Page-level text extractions
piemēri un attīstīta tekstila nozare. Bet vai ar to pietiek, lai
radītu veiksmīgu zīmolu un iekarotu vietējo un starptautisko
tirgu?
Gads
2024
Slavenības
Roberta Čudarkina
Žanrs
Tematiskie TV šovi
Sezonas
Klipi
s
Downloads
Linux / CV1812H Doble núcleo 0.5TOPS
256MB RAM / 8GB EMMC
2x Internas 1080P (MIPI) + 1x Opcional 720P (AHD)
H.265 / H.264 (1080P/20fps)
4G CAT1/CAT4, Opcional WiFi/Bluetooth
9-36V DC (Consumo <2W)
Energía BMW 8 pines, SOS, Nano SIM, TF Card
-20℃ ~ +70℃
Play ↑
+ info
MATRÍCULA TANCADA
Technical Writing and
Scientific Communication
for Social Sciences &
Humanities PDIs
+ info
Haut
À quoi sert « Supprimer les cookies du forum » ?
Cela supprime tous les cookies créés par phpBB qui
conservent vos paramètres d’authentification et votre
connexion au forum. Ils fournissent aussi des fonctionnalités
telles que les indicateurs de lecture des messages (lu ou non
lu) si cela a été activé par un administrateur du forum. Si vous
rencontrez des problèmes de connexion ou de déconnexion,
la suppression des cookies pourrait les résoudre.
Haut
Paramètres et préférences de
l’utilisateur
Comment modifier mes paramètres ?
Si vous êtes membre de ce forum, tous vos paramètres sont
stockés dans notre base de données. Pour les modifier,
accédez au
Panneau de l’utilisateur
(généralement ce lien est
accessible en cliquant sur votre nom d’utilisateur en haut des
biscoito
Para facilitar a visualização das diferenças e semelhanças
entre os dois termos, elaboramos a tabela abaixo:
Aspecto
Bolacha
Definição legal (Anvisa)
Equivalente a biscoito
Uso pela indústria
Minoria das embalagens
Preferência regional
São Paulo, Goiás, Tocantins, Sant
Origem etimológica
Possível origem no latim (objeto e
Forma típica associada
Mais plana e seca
* * *
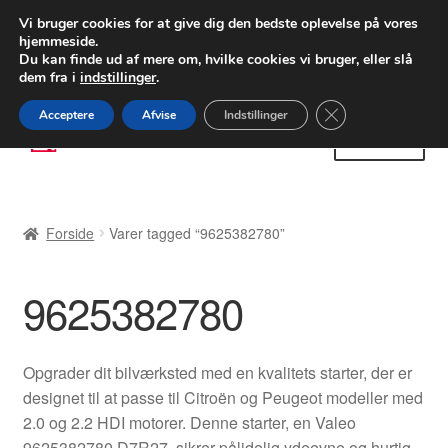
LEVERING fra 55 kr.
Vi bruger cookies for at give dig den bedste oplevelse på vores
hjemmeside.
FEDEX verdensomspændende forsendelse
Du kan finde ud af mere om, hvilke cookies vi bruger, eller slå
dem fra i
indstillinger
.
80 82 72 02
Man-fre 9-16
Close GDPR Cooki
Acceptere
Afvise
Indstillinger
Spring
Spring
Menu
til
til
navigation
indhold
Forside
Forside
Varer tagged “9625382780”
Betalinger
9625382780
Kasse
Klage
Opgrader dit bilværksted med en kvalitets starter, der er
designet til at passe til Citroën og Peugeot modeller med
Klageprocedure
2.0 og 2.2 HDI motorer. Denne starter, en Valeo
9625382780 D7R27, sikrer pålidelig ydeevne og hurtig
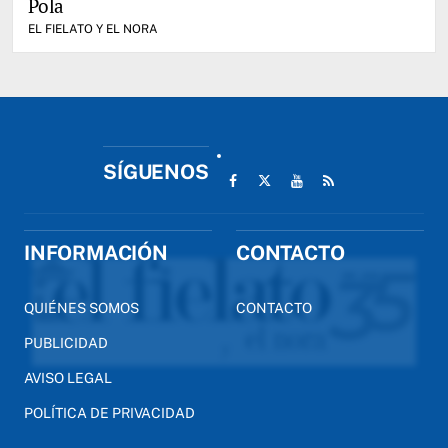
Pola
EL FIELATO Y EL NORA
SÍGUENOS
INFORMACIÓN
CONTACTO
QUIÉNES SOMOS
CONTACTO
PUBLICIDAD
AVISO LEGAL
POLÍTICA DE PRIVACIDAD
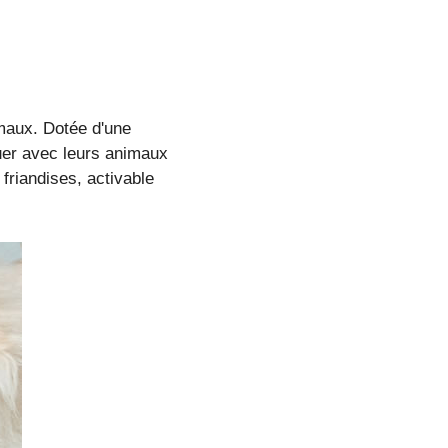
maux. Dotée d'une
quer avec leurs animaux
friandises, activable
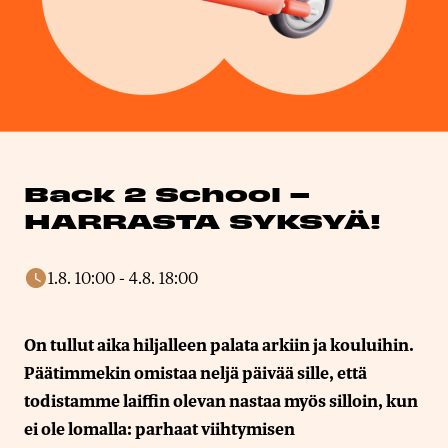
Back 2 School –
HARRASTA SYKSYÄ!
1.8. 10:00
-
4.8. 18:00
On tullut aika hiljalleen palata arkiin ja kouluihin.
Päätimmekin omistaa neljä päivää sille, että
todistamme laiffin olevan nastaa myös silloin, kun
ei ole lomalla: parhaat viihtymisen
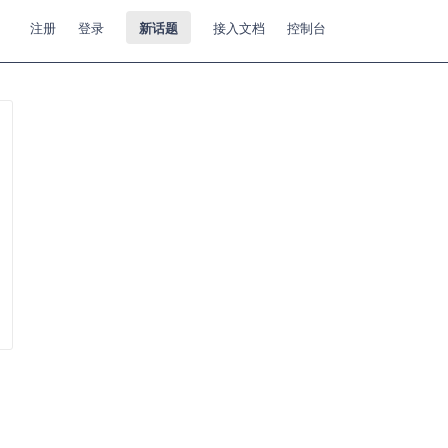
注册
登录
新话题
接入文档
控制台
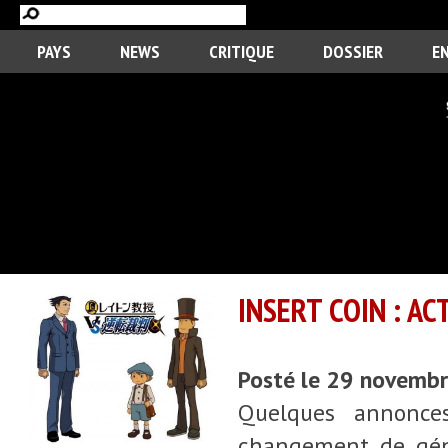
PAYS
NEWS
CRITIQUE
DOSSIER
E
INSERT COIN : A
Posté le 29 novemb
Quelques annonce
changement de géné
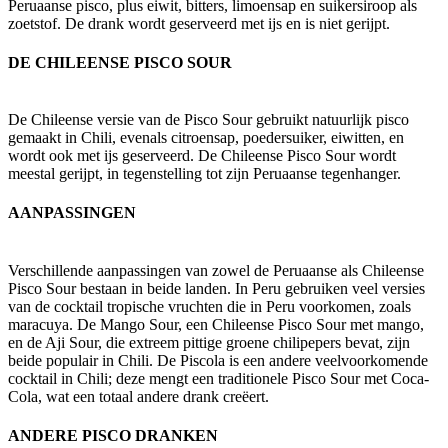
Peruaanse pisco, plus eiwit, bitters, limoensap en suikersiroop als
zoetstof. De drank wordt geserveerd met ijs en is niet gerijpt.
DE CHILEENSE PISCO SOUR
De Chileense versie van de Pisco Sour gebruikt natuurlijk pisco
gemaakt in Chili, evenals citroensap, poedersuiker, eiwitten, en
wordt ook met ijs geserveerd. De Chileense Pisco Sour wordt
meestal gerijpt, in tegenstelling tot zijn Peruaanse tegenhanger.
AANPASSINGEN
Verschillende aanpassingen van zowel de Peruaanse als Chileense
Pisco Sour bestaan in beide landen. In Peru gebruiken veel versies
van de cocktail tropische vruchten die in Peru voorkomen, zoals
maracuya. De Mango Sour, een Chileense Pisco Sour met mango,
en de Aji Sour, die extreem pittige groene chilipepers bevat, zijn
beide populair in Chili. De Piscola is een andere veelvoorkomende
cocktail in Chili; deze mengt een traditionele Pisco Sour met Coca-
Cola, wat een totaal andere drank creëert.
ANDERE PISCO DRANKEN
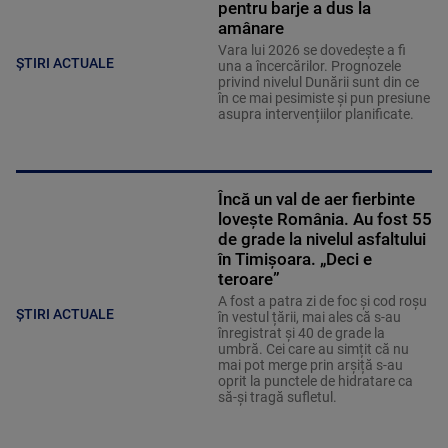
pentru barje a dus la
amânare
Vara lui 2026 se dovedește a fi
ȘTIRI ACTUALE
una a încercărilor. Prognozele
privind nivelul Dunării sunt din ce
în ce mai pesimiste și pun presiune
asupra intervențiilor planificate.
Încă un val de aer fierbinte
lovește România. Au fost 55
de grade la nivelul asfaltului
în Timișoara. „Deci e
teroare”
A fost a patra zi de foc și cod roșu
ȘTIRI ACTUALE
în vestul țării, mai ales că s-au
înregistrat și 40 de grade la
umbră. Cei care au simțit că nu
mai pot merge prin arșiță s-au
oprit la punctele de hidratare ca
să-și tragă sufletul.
...
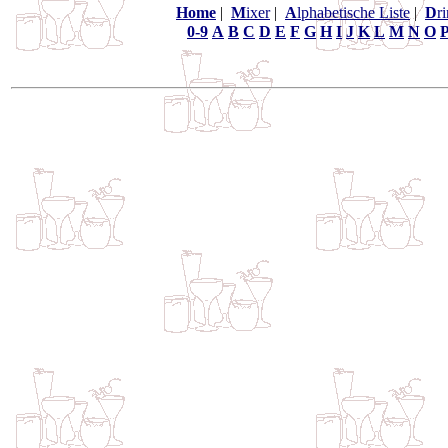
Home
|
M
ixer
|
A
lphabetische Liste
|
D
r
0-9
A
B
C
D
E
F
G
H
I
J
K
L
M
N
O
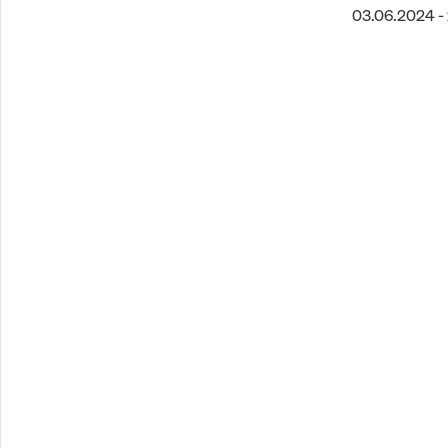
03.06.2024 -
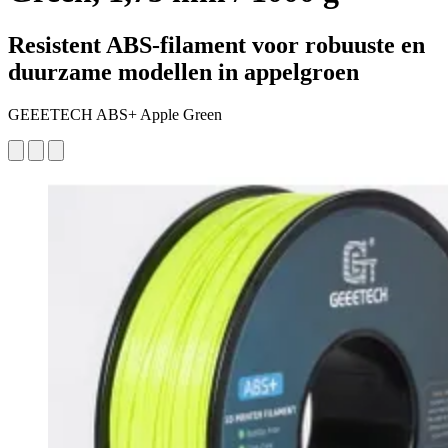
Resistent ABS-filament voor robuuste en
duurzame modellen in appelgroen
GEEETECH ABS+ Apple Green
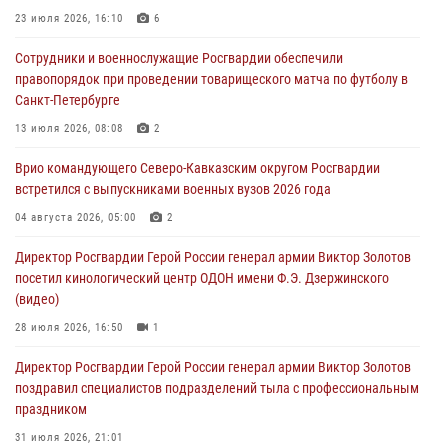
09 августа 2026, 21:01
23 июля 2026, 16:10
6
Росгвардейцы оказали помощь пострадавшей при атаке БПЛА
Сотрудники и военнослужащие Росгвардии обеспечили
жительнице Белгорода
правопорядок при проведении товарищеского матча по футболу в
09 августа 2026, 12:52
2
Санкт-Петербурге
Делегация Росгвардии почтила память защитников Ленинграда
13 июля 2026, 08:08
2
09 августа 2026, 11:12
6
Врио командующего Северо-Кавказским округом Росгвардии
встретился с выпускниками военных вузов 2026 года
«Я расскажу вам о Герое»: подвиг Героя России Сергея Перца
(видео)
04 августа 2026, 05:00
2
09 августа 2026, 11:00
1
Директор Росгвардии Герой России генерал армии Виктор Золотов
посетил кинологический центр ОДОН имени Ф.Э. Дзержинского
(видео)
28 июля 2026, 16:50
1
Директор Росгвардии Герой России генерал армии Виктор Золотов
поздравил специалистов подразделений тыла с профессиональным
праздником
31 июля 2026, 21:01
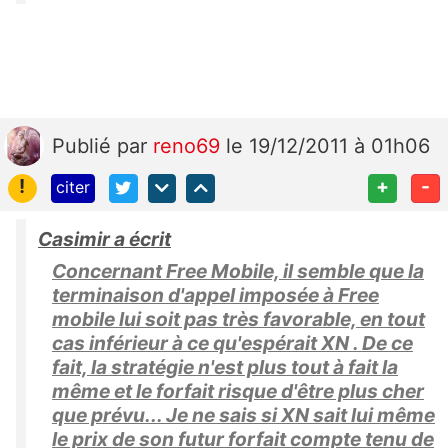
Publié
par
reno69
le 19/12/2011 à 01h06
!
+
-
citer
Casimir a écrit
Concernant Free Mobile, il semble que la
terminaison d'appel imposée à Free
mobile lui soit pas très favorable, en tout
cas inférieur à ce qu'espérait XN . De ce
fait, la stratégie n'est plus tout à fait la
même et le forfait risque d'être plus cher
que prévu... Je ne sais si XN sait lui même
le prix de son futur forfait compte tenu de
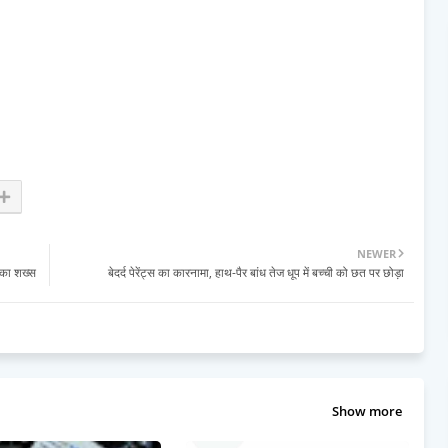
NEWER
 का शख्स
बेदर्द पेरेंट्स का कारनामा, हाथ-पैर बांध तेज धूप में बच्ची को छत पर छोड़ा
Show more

> The problem
Return each line of the listing above that contains the word "bruger".

> Your solution
Vi bruger cookies for at give dig den bedste oplevelse på vores
Du kan finde ud af mere om, hvilke cookies vi bruger, eller slå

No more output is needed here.